## [Activity]
If a line in the listing below includes the word "levels", pick it out.

## [Data for this task]
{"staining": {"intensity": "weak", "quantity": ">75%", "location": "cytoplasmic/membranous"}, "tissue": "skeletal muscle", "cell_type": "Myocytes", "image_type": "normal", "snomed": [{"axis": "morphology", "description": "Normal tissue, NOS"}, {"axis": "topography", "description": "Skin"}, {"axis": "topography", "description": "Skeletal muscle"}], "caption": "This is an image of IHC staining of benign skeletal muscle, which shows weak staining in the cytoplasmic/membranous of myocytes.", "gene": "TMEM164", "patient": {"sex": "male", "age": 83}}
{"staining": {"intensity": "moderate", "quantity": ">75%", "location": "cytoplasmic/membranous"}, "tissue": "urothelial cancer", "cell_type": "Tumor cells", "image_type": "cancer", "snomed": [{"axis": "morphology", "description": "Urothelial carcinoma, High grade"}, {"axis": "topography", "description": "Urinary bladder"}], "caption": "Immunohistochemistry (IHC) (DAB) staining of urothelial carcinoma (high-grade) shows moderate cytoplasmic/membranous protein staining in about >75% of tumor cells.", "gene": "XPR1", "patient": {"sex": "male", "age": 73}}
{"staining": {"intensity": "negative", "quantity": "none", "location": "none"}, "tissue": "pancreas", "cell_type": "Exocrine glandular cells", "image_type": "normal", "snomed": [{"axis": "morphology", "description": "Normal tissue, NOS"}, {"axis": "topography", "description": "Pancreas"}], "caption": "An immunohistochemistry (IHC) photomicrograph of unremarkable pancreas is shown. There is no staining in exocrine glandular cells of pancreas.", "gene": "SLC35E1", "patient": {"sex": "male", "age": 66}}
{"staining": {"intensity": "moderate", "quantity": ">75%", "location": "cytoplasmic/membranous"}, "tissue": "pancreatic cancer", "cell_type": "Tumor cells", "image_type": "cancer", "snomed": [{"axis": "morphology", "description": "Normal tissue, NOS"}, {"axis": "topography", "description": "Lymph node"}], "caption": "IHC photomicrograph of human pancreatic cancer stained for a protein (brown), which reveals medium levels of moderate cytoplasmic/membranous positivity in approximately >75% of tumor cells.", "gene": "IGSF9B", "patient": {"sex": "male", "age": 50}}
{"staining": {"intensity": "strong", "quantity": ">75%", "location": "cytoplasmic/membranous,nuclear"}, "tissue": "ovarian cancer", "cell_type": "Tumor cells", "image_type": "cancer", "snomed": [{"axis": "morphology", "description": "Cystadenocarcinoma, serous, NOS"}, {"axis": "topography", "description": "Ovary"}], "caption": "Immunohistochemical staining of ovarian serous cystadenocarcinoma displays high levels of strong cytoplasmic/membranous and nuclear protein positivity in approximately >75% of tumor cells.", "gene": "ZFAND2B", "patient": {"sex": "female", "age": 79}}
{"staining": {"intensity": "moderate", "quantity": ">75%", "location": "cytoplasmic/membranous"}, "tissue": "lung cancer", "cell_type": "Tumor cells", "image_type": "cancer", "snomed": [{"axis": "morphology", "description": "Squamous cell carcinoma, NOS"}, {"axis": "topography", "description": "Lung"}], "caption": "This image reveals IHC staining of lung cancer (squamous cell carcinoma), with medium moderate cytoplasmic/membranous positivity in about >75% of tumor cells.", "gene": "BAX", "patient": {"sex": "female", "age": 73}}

## [Your solution]
{"staining": {"intensity": "moderate", "quantity": ">75%", "location": "cytoplasmic/membranous"}, "tissue": "pancreatic cancer", "cell_type": "Tumor cells", "image_type": "cancer", "snomed": [{"axis": "morphology", "description": "Normal tissue, NOS"}, {"axis": "topography", "description": "Lymph node"}], "caption": "IHC photomicrograph of human pancreatic cancer stained for a protein (brown), which reveals medium levels of moderate cytoplasmic/membranous positivity in approximately >75% of tumor cells.", "gene": "IGSF9B", "patient": {"sex": "male", "age": 50}}
{"staining": {"intensity": "strong", "quantity": ">75%", "location": "cytoplasmic/membranous,nuclear"}, "tissue": "ovarian cancer", "cell_type": "Tumor cells", "image_type": "cancer", "snomed": [{"axis": "morphology", "description": "Cystadenocarcinoma, serous, NOS"}, {"axis": "topography", "description": "Ovary"}], "caption": "Immunohistochemical staining of ovarian serous cystadenocarcinoma displays high levels of strong cytoplasmic/membranous and nuclear protein positivity in approximately >75% of tumor cells.", "gene": "ZFAND2B", "patient": {"sex": "female", "age": 79}}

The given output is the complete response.